## PASSAGE SHOWN
--- START ---

Nagios
Nagios®* is a key component of GroundWork's feature-complete and capability-rich IT monitoring solution. While a satisfactory monitoring solution can often be implemented with Nagios alone, a wide range of open source tools, from a myriad of sources, are available to dramatically improve performance, usability, reporting, scalability, etc. GroundWork has chosen the best of these tools to unify in GroundWork Monitor Community Edition and GroundWork Monitor Professional.
Why is Nagios so popular?
Nagios is a tried and true open source monitoring tool providing these core monitoring functions.
- Monitoring Data Generation: it communicates with each machine or node to check on its health
- Monitoring Scheduling: it lets you set when (how often) you want to check that something's working
- Presentation: a web-based GUI lets you quickly check on the status of nodes with intuitive green-yellow-red indicators
- Event Handling: you can set up what to do when something reports as not working
Key to Nagios' runaway popularity is its plugin architecture that allows anyone to write a compatibility script for any device or service, greatly simplifying the process of integrating it into a monitoring setup. At this point, pretty much any piece of hardware and (reasonably) popular application has a Nagios-compatible plugin available for it. Nagios is so widely used that any new hardware or application has a community contributed plugin available almost immediately.
How does Nagios work?
By default, Nagios performs its service checks by polling each device via a network connection and waiting for a response (known as "active checks".) Nagios supports a wide variety of methods for gathering the status and performance metrics on each monitorined host with an active check. For example, Nagios can log in as a user via ssh and run its plugins on the local machine, poll SNMP counters, or even just access open ports. Nagios can also accept its check results as asynchronous "passive" checks, integrate with other monitoring systems, and use many more monitoring methods.
What can you monitor?
Pretty much anything that can return a value on the command line. Most people start with a simple "host alive" or "ping" check confirming that a device is up and running. From there, you can check hardware health (e.g. how full a disk is), network integrity (e.g. is a link working), application status (e.g. how many transactions a database is handling), and anything else to excruciating levels of detail: it mostly depends on what you need to monitor and how much detail you need about it. Typically, you set threshold values for the services you're monitoring, and if a service exceeds a threshold value, that triggers an event. How you handle the event is up to you: you can ignore it, send a notification, launch a script to attempt to restart the service, even wait for it to happen multiple times before acting.

--- END ---

Decide whether each statement agrees with the Nagios overview, and answer yes or no with the deciding words from it: 1. By default, Nagios runs its service checks by polling each device over a network connection. 2. Nagios can work only with active checks. 3. Most people begin by checking how full a disk is. Rely only on the Nagios overview.

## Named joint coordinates
--- START ---

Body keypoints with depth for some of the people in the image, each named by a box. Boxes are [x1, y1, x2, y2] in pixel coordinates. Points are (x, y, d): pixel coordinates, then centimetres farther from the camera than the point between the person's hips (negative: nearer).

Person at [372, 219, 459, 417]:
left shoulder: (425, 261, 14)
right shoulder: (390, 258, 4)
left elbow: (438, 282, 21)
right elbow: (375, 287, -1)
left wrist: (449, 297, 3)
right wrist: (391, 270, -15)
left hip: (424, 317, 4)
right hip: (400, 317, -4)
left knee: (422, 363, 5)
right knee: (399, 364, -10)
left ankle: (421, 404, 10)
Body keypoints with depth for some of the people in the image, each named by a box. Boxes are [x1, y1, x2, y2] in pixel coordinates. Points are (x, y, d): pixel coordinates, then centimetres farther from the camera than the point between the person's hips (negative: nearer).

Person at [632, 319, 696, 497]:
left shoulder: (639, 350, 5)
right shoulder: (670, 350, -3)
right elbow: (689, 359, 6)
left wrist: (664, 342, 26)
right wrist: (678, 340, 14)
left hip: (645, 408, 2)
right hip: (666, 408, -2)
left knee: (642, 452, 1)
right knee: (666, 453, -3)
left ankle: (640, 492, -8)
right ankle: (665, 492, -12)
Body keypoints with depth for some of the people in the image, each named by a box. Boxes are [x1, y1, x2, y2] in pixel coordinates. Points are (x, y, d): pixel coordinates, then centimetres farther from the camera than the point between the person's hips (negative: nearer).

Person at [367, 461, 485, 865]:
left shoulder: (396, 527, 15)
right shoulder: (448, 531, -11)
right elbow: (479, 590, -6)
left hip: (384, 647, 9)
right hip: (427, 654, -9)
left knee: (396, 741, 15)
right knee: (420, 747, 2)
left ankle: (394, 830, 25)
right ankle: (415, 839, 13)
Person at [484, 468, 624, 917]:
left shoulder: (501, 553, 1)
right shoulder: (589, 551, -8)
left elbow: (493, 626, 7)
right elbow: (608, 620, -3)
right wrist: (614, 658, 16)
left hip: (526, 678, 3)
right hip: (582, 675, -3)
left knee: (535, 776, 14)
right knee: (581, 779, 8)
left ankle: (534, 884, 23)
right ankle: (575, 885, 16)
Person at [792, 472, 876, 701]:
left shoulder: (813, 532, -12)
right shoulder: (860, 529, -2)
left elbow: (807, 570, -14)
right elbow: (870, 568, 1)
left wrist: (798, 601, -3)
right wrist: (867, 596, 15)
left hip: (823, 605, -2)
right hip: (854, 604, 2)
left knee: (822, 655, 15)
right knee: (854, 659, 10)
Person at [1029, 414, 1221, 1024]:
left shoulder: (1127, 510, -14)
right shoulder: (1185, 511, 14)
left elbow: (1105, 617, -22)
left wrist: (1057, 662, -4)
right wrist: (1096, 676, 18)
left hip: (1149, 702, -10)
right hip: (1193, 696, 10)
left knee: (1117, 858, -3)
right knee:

--- END ---

## ANSWER BOX
1. Yes: "By default, Nagios performs its service checks by polling each device via a network connection and waiting for a response"
2. No: "Nagios can also accept its check results as asynchronous "passive" checks"
3. No: "Most people start with a simple "host alive" or "ping" check confirming that a device is up and running."